PROJECT SUMMARY

Telomeres are repetitive DNA sequences that play a crucial role in preventing chromosome loss when cells multiply. Telomere biology disorders (TBDs) are a group of diseases characterized by short telomeres induced by mutations in genes involved in telomere maintenance. Patients with TBDs may develop bone marrow (BM) failure and have a high risk of cancer, particularly myelodysplastic syndromes (MDS).

We studied over 200 patients with TBDs and found that genetic changes, including the U2AF1S34 and TP53 mutations and chromosome 1q gain, were strongly linked to MDS. Previous research explored how TP53 and chromosome 1q changes can affect blood stem cells when these cells’ telomeres are short. In preliminary findings, we showed that MDS development in the context of U2AF1S34 mutations allows cells to adapt to respond to genetic issues like the damage caused by short telomeres.

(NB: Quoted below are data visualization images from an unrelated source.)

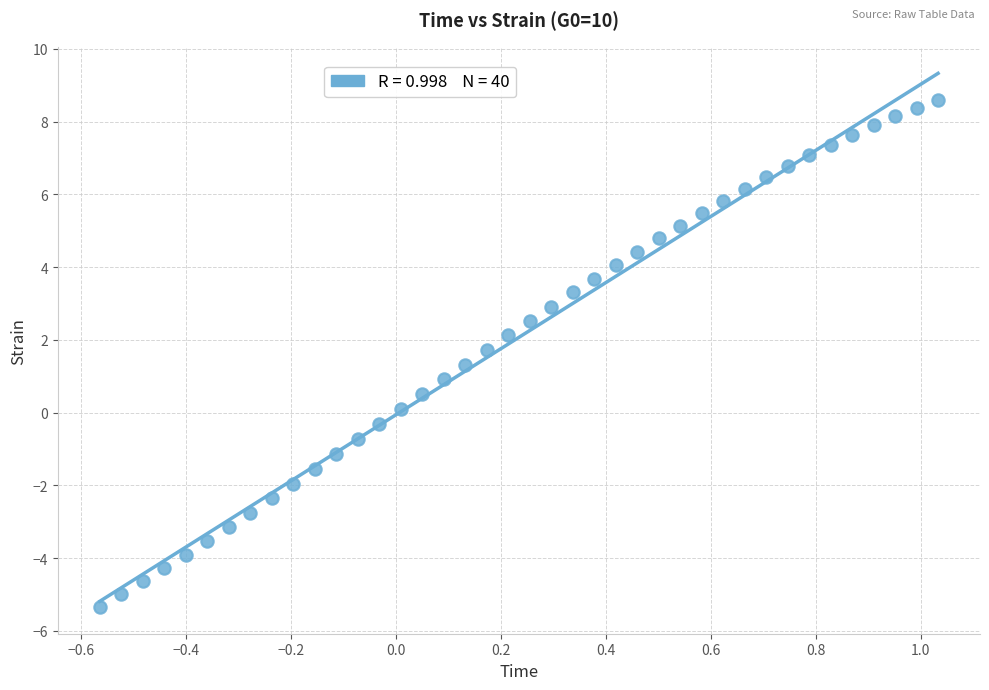

What is the range of X values (max minus min)?

1.6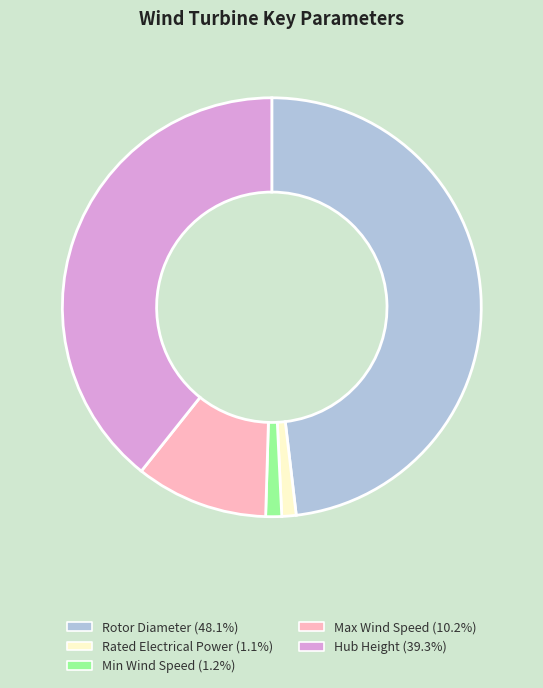

Which category has the biggest portion of the pie?

Rotor Diameter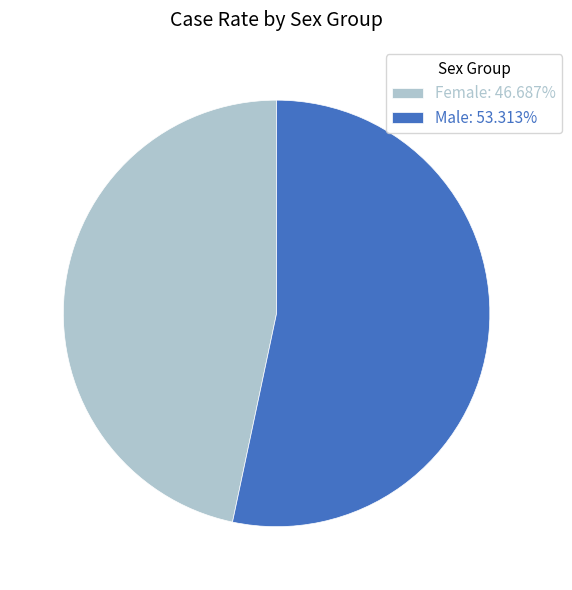

Do Female: 46.687% and Male: 53.313% together represent more than half of the pie?

Yes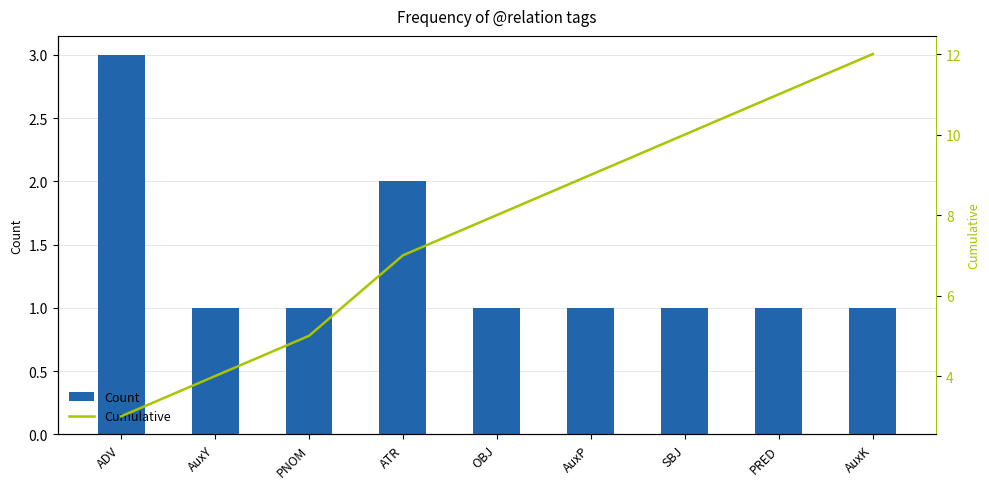

Is the value of Cumulative at ADV greater than the value of Count at AuxY?

Yes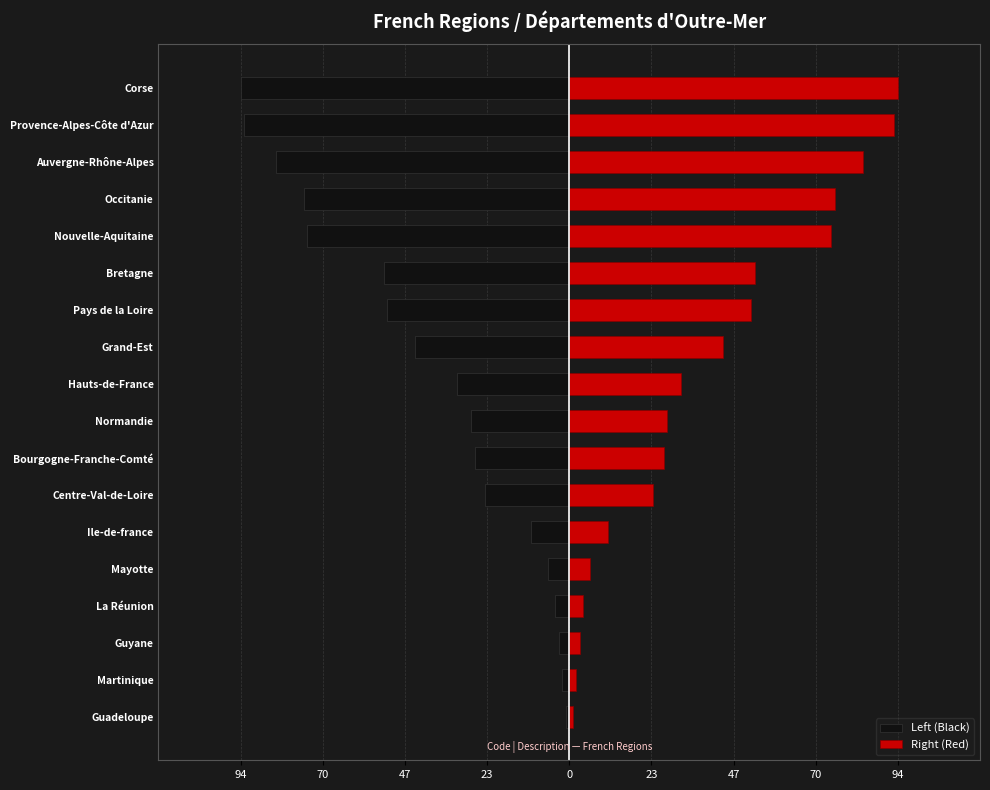

Count the number of data series in this chart.

2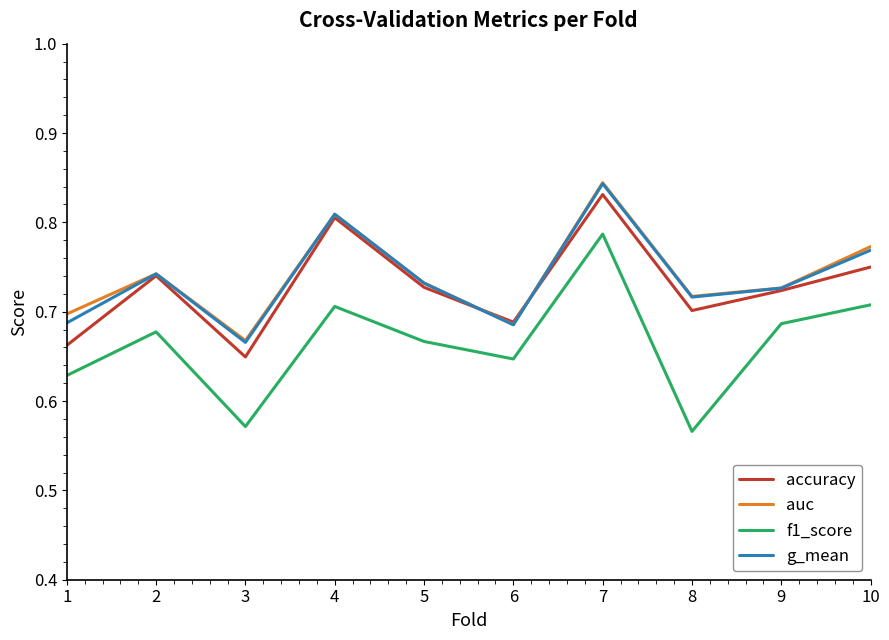

Between 3 and 5, which series saw the biggest shift?

f1_score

In this proposed work, I aim to improve our understanding of how U2AF1S34 mutations drive MDS progression in patients with TBDs and explore whether we can block the effect of these mutations using a drug called imetelstat, a telomerase inhibitor used in MDS treatment. I will use innovative models, including induced pluripotent stem cells and human BM organoids, to study the long-term effects of the drug and MDS progression over time. The proposed work will identify new potential treatments and useful genetic markers to guide the diagnosis and surveillance of TBD patients at high risk of developing MDS.